In the entries that follow, copy exactly each line from the first through the line with "Christmas has always".

[INPUT DATA]:
━━━━
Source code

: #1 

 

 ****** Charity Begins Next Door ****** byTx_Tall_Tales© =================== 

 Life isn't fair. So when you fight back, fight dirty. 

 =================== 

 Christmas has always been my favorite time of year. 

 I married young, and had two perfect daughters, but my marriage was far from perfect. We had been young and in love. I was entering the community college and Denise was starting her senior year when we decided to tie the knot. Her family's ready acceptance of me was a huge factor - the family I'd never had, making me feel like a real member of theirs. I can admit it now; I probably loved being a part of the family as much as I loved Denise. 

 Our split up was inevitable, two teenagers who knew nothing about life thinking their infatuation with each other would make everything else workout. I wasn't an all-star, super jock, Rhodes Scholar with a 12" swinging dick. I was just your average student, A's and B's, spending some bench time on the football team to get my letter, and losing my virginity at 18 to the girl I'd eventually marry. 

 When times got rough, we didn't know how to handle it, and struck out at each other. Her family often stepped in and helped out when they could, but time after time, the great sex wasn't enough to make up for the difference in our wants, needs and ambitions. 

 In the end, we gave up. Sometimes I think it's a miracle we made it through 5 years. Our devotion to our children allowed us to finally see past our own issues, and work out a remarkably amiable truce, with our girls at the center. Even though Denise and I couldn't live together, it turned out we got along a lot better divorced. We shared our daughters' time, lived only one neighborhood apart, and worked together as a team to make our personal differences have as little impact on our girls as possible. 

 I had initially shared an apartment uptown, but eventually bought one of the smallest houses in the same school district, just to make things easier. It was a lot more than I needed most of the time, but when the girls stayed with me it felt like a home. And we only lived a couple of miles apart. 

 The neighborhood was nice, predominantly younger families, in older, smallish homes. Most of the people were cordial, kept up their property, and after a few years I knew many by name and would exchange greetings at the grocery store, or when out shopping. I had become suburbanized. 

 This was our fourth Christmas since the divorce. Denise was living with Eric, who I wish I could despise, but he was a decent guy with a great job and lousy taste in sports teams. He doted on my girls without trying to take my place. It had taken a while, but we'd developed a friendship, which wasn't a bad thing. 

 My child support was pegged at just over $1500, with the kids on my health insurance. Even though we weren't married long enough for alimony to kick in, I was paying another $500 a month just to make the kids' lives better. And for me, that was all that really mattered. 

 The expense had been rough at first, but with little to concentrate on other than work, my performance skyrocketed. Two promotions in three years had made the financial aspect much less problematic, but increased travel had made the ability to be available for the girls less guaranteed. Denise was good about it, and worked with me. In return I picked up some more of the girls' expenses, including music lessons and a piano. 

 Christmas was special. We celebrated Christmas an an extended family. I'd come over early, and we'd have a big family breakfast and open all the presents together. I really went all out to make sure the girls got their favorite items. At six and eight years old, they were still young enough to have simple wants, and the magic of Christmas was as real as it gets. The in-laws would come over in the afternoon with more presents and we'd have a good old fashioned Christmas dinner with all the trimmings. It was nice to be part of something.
━━━━
[EXPECTED ANSWER]:
Source code

: #1 

 

 ****** Charity Begins Next Door ****** byTx_Tall_Tales© =================== 

 Life isn't fair. So when you fight back, fight dirty. 

 =================== 

 Christmas has always been my favorite time of year. 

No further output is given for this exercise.